Firstly, I made this decision in the spring when I was accepted into my double honours program, since I wanted time to myself to concentrate on those two daunting academic projects. When it rolled by that I was no longer a part of French honours, I still maintained my stance that I would not be working in my senior year since I held the premise that I would be reserving the year for finding a full-time job for post-graduation and not want to overwhelm myself.
That is not to say that my profile hasn’t been active/online. I’ve left myself open to offers and possibilities so as to see if there is anyone with an offer sumptuous enough to woo me away from my current plans. With that said, it leads me to my second point.
Secondly, no one matched or acknowledged my worth as a hire. The preceding sentence leaves me sound a bit arrogant, but I cannot find any better way to articulate it. Of the offers I received (they found me – I did not apply for any fall internships), there were no interesting proposals or projects to be had, or interest in me as a person, but rather as a generic body to fill in a particular role. And perhaps I’ve been spoiled at Parenting.com in which they matched my skills to actual projects, but is that so wrong? It’s not even a discussion of whether or not they were paid positions, but rather one about me developing skills and making full use of my repertoire.
To best illustrate it, I may as well give you some examples; I’ve received seemingly personalized offers (only for the company to have forgotten they sent me a message previously, and send me a very similar message a month later), had generic interviews in which the interviewer clearly had done no research on me, been offered interviews with those that have extremely vague/general job postings or a “triple no” (i.e. bring your own computer, for credit only, and no compensation).

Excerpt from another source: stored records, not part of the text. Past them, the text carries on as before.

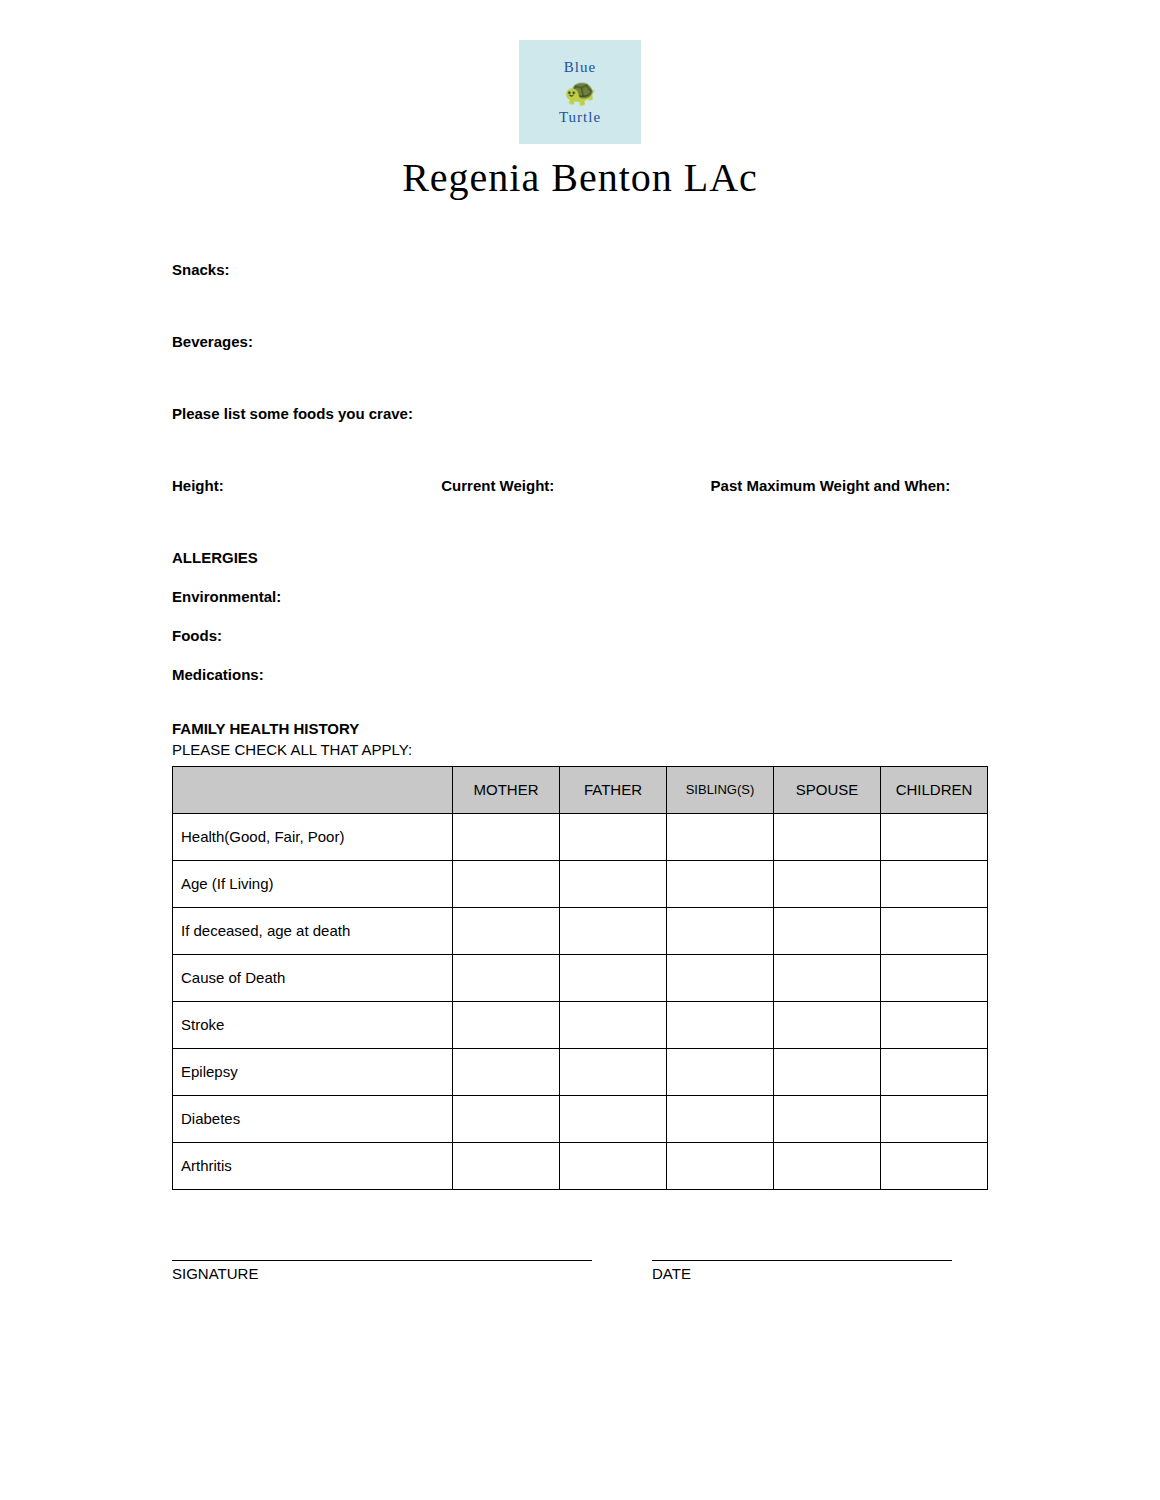Blue 🐢 Turtle
Regenia Benton LAc
Snacks:
Beverages:
Please list some foods you crave:
Height: Current Weight: Past Maximum Weight and When:
ALLERGIES
Environmental:
Foods:
Medications:
FAMILY HEALTH HISTORY
PLEASE CHECK ALL THAT APPLY:
| | MOTHER | FATHER | SIBLING(S) | SPOUSE | CHILDREN |
| --- | --- | --- | --- | --- | --- |
| Health(Good, Fair, Poor) | | | | | |
| Age (If Living) | | | | | |
| If deceased, age at death | | | | | |
| Cause of Death | | | | | |
| Stroke | | | | | |
| Epilepsy | | | | | |
| Diabetes | | | | | |
| Arthritis | | | | | |
SIGNATURE
DATE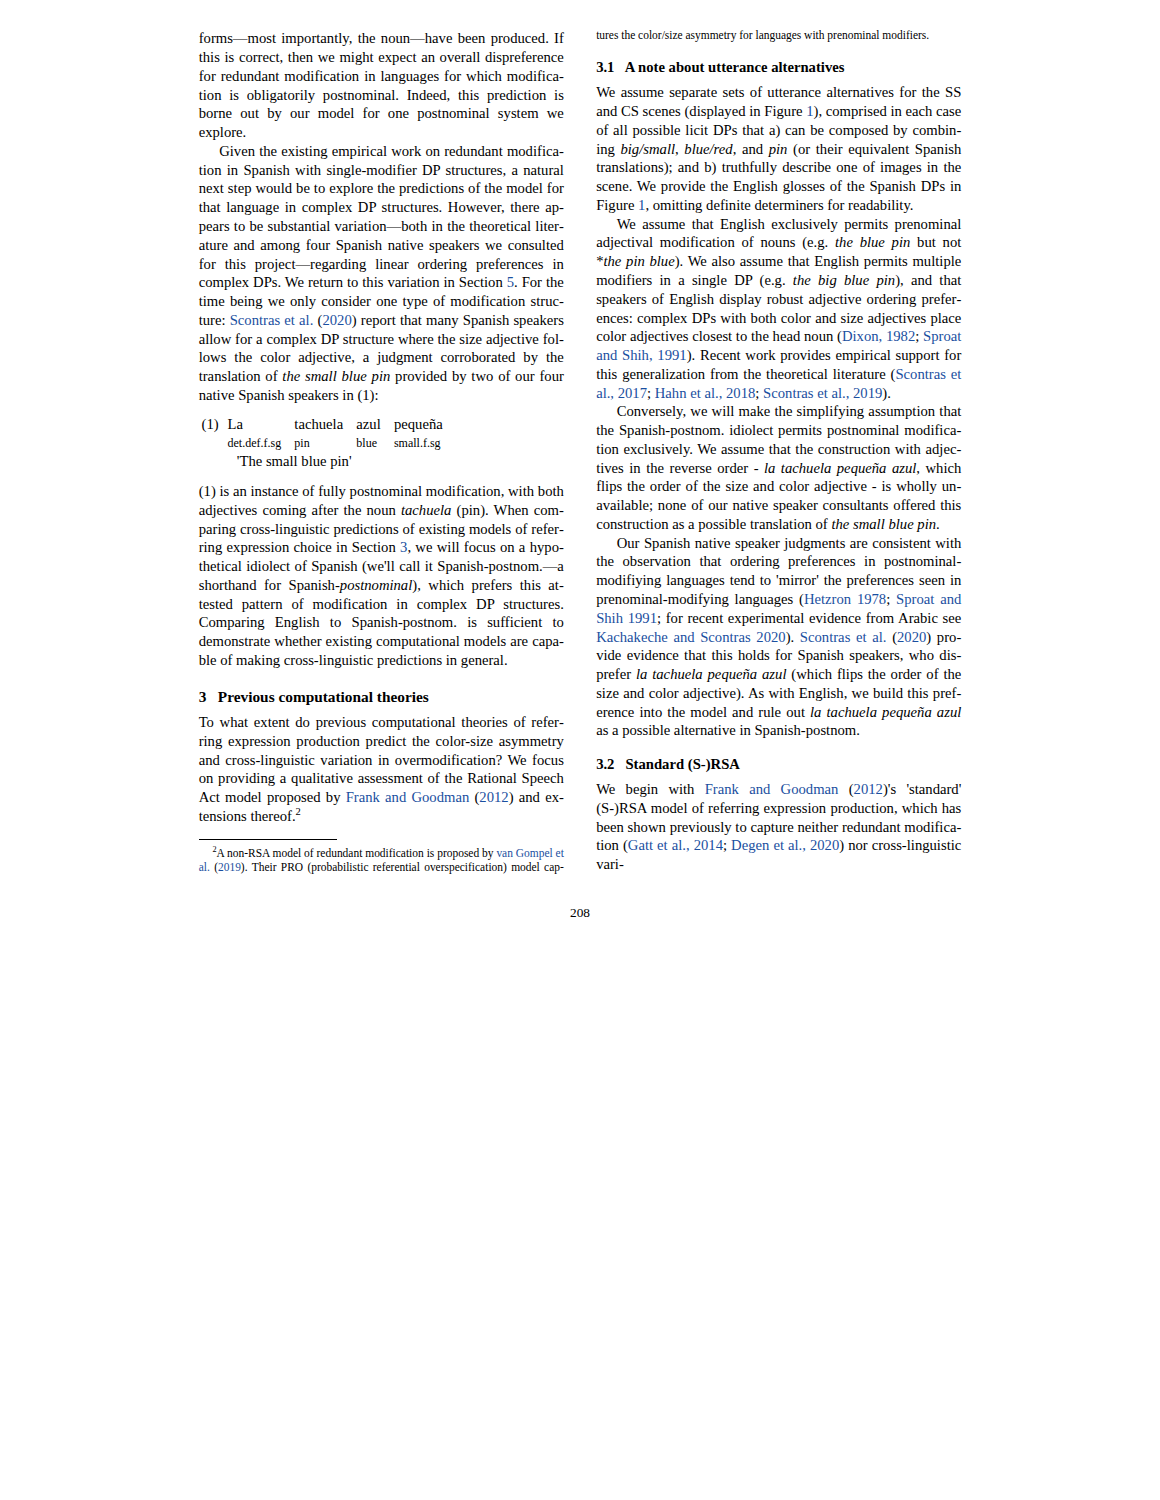forms—most importantly, the noun—have been produced. If this is correct, then we might expect an overall dispreference for redundant modification in languages for which modification is obligatorily postnominal. Indeed, this prediction is borne out by our model for one postnominal system we explore.
Given the existing empirical work on redundant modification in Spanish with single-modifier DP structures, a natural next step would be to explore the predictions of the model for that language in complex DP structures. However, there appears to be substantial variation—both in the theoretical literature and among four Spanish native speakers we consulted for this project—regarding linear ordering preferences in complex DPs. We return to this variation in Section 5. For the time being we only consider one type of modification structure: Scontras et al. (2020) report that many Spanish speakers allow for a complex DP structure where the size adjective follows the color adjective, a judgment corroborated by the translation of the small blue pin provided by two of our four native Spanish speakers in (1):
| (1) | La det.def.f.sg | tachuela pin | azul blue | pequeña small.f.sg |
'The small blue pin'
(1) is an instance of fully postnominal modification, with both adjectives coming after the noun tachuela (pin). When comparing cross-linguistic predictions of existing models of referring expression choice in Section 3, we will focus on a hypothetical idiolect of Spanish (we'll call it Spanish-postnom.—a shorthand for Spanish-postnominal), which prefers this attested pattern of modification in complex DP structures. Comparing English to Spanish-postnom. is sufficient to demonstrate whether existing computational models are capable of making cross-linguistic predictions in general.
3 Previous computational theories
To what extent do previous computational theories of referring expression production predict the color-size asymmetry and cross-linguistic variation in overmodification? We focus on providing a qualitative assessment of the Rational Speech Act model proposed by Frank and Goodman (2012) and extensions thereof.2
2A non-RSA model of redundant modification is proposed by van Gompel et al. (2019). Their PRO (probabilistic referential overspecification) model captures the color/size asymmetry for languages with prenominal modifiers.
3.1 A note about utterance alternatives
We assume separate sets of utterance alternatives for the SS and CS scenes (displayed in Figure 1), comprised in each case of all possible licit DPs that a) can be composed by combining big/small, blue/red, and pin (or their equivalent Spanish translations); and b) truthfully describe one of images in the scene. We provide the English glosses of the Spanish DPs in Figure 1, omitting definite determiners for readability.
We assume that English exclusively permits prenominal adjectival modification of nouns (e.g. the blue pin but not *the pin blue). We also assume that English permits multiple modifiers in a single DP (e.g. the big blue pin), and that speakers of English display robust adjective ordering preferences: complex DPs with both color and size adjectives place color adjectives closest to the head noun (Dixon, 1982; Sproat and Shih, 1991). Recent work provides empirical support for this generalization from the theoretical literature (Scontras et al., 2017; Hahn et al., 2018; Scontras et al., 2019).
Conversely, we will make the simplifying assumption that the Spanish-postnom. idiolect permits postnominal modification exclusively. We assume that the construction with adjectives in the reverse order - la tachuela pequeña azul, which flips the order of the size and color adjective - is wholly unavailable; none of our native speaker consultants offered this construction as a possible translation of the small blue pin.
Our Spanish native speaker judgments are consistent with the observation that ordering preferences in postnominal-modifiying languages tend to 'mirror' the preferences seen in prenominal-modifying languages (Hetzron 1978; Sproat and Shih 1991; for recent experimental evidence from Arabic see Kachakeche and Scontras 2020). Scontras et al. (2020) provide evidence that this holds for Spanish speakers, who disprefer la tachuela pequeña azul (which flips the order of the size and color adjective). As with English, we build this preference into the model and rule out la tachuela pequeña azul as a possible alternative in Spanish-postnom.
3.2 Standard (S-)RSA
We begin with Frank and Goodman (2012)'s 'standard' (S-)RSA model of referring expression production, which has been shown previously to capture neither redundant modification (Gatt et al., 2014; Degen et al., 2020) nor cross-linguistic vari-
208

And lastly, I wanted to connect with my school. I’ve been more affiliated with on-campus activities than I have ever been in these past couple of years, especially since I have spent two years in Paris. It is by no means any last ditch effort to make myself sound appealing to graduate/professional schools; I simply want to have a rapport that I never had with what is meant to be my actual campus, which means being on committees and connecting with students and staff. The experience you have anywhere, including college, can only be what you invest into it (and I’m not just talking about our tuition).
That brings me to the point of this entry – know your value. There isn’t much of a point being somewhere where no one appreciates your work or you as a person. It’s easy to say that any experience is “good,” but it’s better to ask yourself if it is worthwhile. Is your investment bringing some kind of return for you?